The Central Terminal is an active supporter of Buffalo’s Broadway-Fillmore District, regularly hosting community events and working with local block clubs and groups such as Broadway Fillmore Alive, Broadway Fillmore NHS, Fillmore Corridor Neighborhood Coalition (FCNC) and Fillmore Forward on important neighborhood issues. Going far beyond the annual Dyngus Day festivities, the Terminal has a long history working with the community throughout Buffalo’s East Side.
Urban Habitat Project (UHP)
The Urban Habitat Project (UHP) at the Buffalo Central Terminal is a 3 acre ecological demonstration of biodiversity, urban ecology, carbon sequestration, native plant communities, pollinator conservation, soil remediation and low impact development that redirects and filters 320,000 gallons of stormwater runoff from neighborhood streets.
Launched by longtime CTRC volunteer and supporter Dave Majewski (the recipient of the EPA’s Environmental Quality Award in 2014), the UHP is also an urban ecological platform that experiments with native plant communities that can coexist and even begin to repopulate and dominate a given urban site that was previously overrun by invasive plants. This is done through sound cultural practices that include consistent observation, overseeding and mechanical removals.
The UHP is also an “island” for the wide range of existing wildlife that occupy the community nearby the old industrial sites.
The Urban Habitat Project is an open public space to simply walk through, observe, photograph, relax and enjoy. It is a complex ecological system and experimental platform while at the same time a very simple and basic place to enjoy a summer or even winter afternoon observing birds and insects or just reading a book.

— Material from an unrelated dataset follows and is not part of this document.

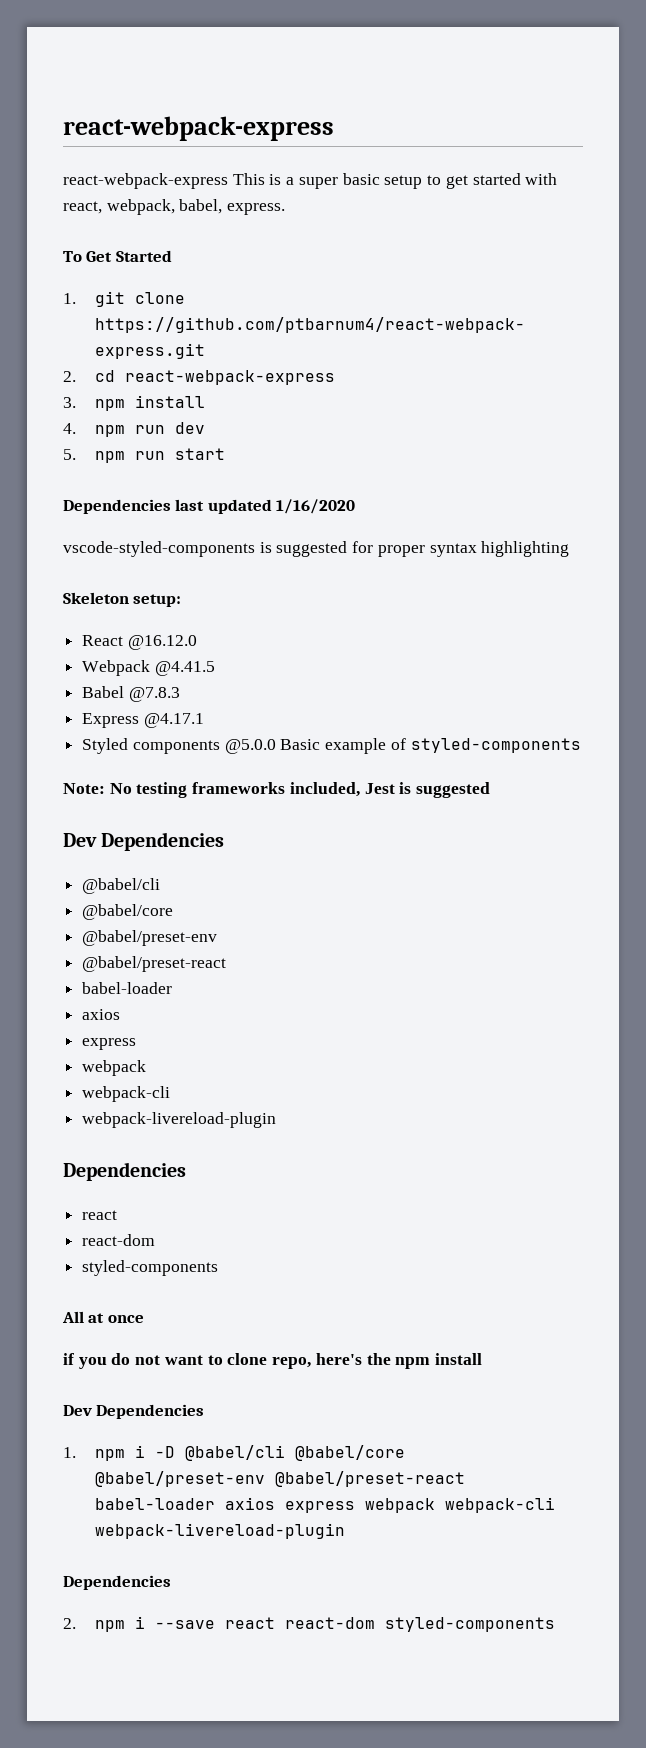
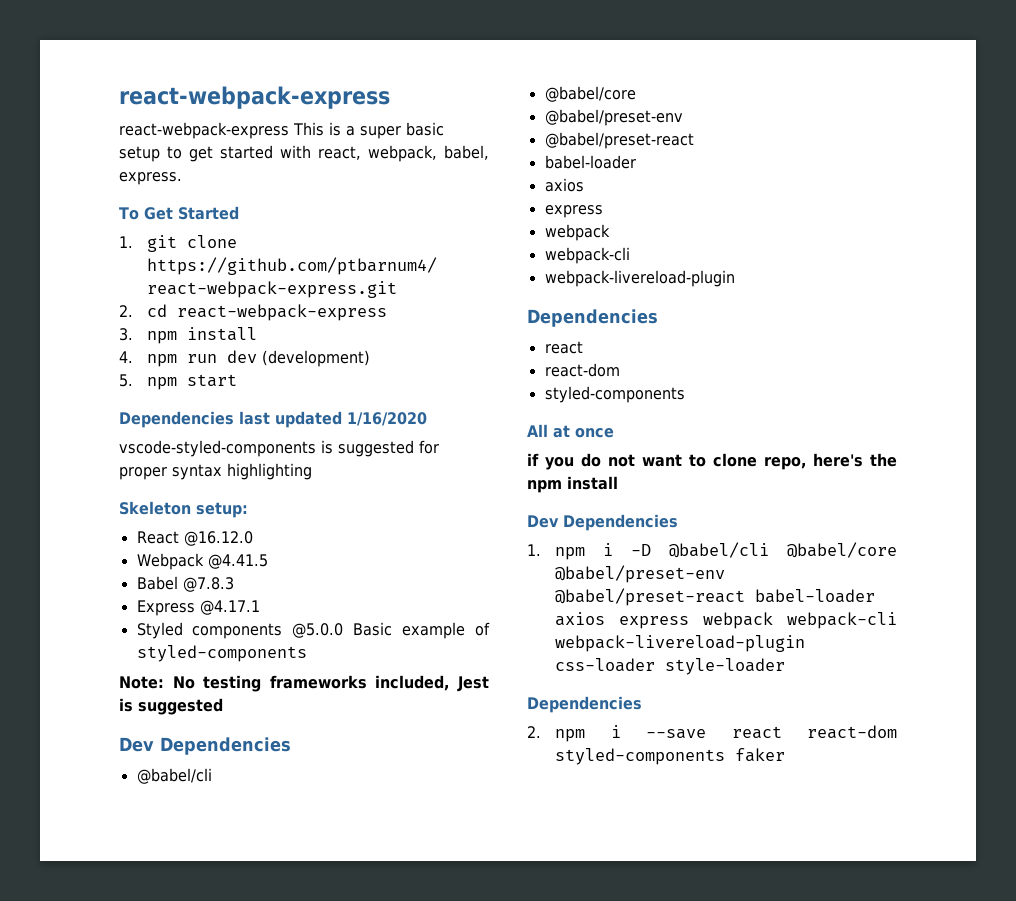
(206, 428) none -> [262,350,371,367] (development)
[135,451,166,460] run -> (178, 383) none
(346, 1531) none -> [555,658,786,675] css-loader style-loader
(556, 1624) none -> [735,748,786,762] faker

Since 2009, the Central Terminal has hosted a nest box for peregrine falcons. In 2010 working with NYS’ Department of Environmental Conservation, a nest box was installed to maintain a safe habitat for these threatened and majestic birds. The CTRC is proud to host one of several nest boxes in WNY to support a threatened population. April 2010 brought news of five eggs in the newly installed nest box. Over 25 peregrine falcons have fledged from the Terminal’s nest box and they can be found as far away as Toronto and Rochester.